Would you transcribe the athletics report word for word, starting at "He had finished" and ending at "3:33:21 to 3:31.86."?

* [PASSAGE]:
· · · ·

At the start of the evening Gebrselassie stood unchallenged as the supreme distance runner of all time. By the end of the latest grand prix show, time had passed him by. The name of the world and Olympic 10,000m champion no longer adorns the world record books, at any rate not those listing purely the best outdoor performances of all time. First the 5,000m record he set in Zurich only last week fell to Daniel Komen, the Kenyan world champion at the distance, eclipsing it by 2.14 seconds with a time of 12min 39.72sec. Then the 10,000m record he clocked in Oslo last month was consigned to history by another Kenyan, Paul Tergat, the world cross- country champion for the past three years. The margin was even greater, Tergat pushing the time-barrier back 3.47 seconds to 26:27.85.

It was the least of Gebrselassie's concerns that he had fallen short of world record standard himself at the start of the night, missing Komen's 3,000m time by more than five seconds. Already in this record-blitzing summer, he had broken the Kenyan's world best for two miles and then lost it to him. Komen was outkicked by Gebrselassie in the Zurich 5,000m, but his world championship winning run from only three days previously was clearly still in his system. The 21-year-old Kenyan dropped down to 1500m in Monte Carlo last weekend and ran 3:29.46, faster than Steve Cram, Sebastian Coe or Steve Ovett ever did. His rivalry with Gebrselassie, only 24 himself, is likely to run and run for some time yet.

Gebrselassie is entered for the 5,000m at the Berlin Grand Prix meeting on Tuesday and Komen wants to run there with him too. "There's only one man capable of breaking my record," Komen said yesterday, "and that's Haile. The competition between us is the best thing that could have happened to athletics." The burgeoning East African rivalry is already a throwback to the days when Coe and Ovett traded world records, which was a sobering thought on Friday night as Whiteman lost his short-lived position at the shoulder of the golden 1500m oldies on the all-time British ranking list.

He had finished only sixth, behind Komen, when he ran 3:32.24 in Monte Carlo. But it was the fastest time by a Briton since the victorious Cram stopped the clock at 3:30.95 at the Van Damme meeting in Brussels in 1988. It also elevated Whiteman to fourth place, behind respectively Cram, Coe and Ovett on the British all-time list. He stayed there just six days, however. In eighth place in Brussels on Friday night, almost three seconds behind the triumphant Hicham El Guerrouj, John Mayock improved his best 1500m time from 3:33:21 to 3:31.86.

It was second-hand revenge, Whiteman's run in Monte Carlo having shunted Mayock's coaching mentor, Peter Elliott, down the historical British order of merit. But the business of chasing the ghosts of Britain's glorious middle-distance past is, like the East African assault on the world record books, might be unfinished yet. When Whiteman runs in Cologne today it will be Mayock's turn to keep an eye on the clock.

· · · ·

* [RECORDS PROVIDED]:
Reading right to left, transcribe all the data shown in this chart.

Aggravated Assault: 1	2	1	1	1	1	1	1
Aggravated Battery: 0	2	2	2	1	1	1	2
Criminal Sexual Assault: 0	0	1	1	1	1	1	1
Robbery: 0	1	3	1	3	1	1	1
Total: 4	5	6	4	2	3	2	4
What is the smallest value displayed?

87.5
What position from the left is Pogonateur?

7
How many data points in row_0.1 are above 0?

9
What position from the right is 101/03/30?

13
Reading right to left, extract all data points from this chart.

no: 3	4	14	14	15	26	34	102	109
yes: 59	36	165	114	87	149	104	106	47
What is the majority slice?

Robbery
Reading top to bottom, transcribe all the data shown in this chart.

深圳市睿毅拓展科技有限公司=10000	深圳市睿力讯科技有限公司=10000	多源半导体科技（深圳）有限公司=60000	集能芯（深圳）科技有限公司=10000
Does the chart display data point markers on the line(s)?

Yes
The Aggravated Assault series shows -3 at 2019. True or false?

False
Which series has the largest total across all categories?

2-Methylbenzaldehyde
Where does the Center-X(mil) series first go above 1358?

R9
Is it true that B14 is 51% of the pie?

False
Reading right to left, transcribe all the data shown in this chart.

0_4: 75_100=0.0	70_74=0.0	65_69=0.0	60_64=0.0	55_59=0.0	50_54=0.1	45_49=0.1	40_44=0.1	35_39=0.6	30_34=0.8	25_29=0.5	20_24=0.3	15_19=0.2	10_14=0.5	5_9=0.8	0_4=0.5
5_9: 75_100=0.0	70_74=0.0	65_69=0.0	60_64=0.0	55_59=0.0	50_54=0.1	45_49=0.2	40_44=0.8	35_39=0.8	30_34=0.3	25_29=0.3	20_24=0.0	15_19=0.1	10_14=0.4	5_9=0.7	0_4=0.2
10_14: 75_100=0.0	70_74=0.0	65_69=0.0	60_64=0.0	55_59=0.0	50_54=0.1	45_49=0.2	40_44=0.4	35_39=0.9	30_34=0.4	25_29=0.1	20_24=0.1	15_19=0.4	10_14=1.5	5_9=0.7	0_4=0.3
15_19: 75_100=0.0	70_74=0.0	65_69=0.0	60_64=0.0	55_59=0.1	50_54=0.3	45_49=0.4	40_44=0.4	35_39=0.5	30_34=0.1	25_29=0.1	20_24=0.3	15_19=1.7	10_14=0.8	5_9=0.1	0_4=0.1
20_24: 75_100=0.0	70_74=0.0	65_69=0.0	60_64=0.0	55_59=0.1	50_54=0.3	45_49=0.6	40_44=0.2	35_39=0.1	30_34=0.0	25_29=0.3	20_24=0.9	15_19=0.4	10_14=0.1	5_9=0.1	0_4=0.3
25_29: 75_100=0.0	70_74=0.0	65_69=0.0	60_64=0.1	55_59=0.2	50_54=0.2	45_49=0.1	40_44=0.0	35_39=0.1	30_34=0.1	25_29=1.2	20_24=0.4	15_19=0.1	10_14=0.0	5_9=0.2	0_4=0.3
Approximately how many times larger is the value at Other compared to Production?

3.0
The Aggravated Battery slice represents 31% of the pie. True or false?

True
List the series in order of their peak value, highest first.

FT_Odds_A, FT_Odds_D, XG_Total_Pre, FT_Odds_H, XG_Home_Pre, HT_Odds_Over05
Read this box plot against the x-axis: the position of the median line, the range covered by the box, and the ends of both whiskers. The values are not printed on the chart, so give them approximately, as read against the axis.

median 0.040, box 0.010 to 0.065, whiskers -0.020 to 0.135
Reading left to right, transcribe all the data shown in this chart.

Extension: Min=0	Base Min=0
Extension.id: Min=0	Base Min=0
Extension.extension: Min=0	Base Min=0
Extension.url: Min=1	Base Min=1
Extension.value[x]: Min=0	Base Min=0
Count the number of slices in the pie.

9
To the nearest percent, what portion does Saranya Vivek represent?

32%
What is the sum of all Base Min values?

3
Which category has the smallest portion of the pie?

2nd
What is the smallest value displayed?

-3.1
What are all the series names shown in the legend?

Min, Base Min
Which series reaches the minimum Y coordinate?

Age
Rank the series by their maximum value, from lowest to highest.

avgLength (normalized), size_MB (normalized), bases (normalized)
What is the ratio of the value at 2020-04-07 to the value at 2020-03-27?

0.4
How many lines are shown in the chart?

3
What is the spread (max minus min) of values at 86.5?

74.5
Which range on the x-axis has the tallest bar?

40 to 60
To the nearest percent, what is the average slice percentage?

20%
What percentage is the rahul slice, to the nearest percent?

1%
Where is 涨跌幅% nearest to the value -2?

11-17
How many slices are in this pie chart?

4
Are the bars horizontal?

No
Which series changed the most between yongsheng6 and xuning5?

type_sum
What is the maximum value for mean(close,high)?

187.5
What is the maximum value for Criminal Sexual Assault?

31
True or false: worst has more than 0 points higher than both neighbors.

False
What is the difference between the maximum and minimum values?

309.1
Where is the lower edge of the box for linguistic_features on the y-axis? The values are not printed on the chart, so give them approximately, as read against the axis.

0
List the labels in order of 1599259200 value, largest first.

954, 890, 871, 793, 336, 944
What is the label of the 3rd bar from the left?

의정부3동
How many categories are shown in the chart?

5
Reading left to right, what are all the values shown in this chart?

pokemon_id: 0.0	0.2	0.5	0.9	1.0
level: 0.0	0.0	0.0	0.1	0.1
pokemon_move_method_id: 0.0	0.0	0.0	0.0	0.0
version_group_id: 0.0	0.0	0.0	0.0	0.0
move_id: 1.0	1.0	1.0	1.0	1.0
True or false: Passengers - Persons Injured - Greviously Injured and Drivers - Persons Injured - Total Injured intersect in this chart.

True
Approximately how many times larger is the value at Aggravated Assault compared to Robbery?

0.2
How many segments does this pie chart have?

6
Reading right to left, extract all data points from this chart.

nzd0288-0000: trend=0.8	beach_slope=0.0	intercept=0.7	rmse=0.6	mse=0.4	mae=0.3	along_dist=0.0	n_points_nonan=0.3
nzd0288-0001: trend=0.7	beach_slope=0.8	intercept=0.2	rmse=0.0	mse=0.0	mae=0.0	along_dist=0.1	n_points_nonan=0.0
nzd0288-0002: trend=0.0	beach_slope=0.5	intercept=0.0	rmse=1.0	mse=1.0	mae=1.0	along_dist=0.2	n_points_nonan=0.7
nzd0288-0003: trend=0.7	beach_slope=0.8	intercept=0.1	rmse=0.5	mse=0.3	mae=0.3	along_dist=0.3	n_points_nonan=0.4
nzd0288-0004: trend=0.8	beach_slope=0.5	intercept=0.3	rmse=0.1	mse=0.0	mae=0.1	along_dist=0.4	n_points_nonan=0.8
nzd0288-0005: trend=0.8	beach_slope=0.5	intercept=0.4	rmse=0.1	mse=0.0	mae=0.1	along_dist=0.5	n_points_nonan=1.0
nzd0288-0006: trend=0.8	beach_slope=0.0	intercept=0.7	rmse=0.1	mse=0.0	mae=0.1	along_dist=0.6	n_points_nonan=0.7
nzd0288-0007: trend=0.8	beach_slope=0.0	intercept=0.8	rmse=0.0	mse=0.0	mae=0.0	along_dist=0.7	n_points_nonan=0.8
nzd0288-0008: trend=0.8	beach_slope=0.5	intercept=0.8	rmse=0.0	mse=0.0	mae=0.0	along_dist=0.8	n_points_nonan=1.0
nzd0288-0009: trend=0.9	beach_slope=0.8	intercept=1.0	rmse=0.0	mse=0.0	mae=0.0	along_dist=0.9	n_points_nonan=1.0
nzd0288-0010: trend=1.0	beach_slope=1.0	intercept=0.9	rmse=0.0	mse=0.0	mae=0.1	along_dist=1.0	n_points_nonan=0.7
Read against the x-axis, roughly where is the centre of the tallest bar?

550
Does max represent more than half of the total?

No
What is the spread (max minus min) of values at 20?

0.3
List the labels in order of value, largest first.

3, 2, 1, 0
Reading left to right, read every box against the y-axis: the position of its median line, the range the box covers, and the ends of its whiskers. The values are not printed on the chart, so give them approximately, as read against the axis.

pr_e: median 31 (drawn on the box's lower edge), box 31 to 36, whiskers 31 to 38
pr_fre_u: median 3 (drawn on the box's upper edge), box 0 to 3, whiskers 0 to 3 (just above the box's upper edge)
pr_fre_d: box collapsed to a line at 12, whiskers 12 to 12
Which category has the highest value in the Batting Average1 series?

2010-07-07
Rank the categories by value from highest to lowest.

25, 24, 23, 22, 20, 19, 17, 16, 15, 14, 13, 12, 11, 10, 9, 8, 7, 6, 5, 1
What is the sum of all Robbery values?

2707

· · · ·

* [TASK ANSWER]:
He had finished only sixth, behind Komen, when he ran 3:32.24 in Monte Carlo. But it was the fastest time by a Briton since the victorious Cram stopped the clock at 3:30.95 at the Van Damme meeting in Brussels in 1988. It also elevated Whiteman to fourth place, behind respectively Cram, Coe and Ovett on the British all-time list. He stayed there just six days, however. In eighth place in Brussels on Friday night, almost three seconds behind the triumphant Hicham El Guerrouj, John Mayock improved his best 1500m time from 3:33:21 to 3:31.86.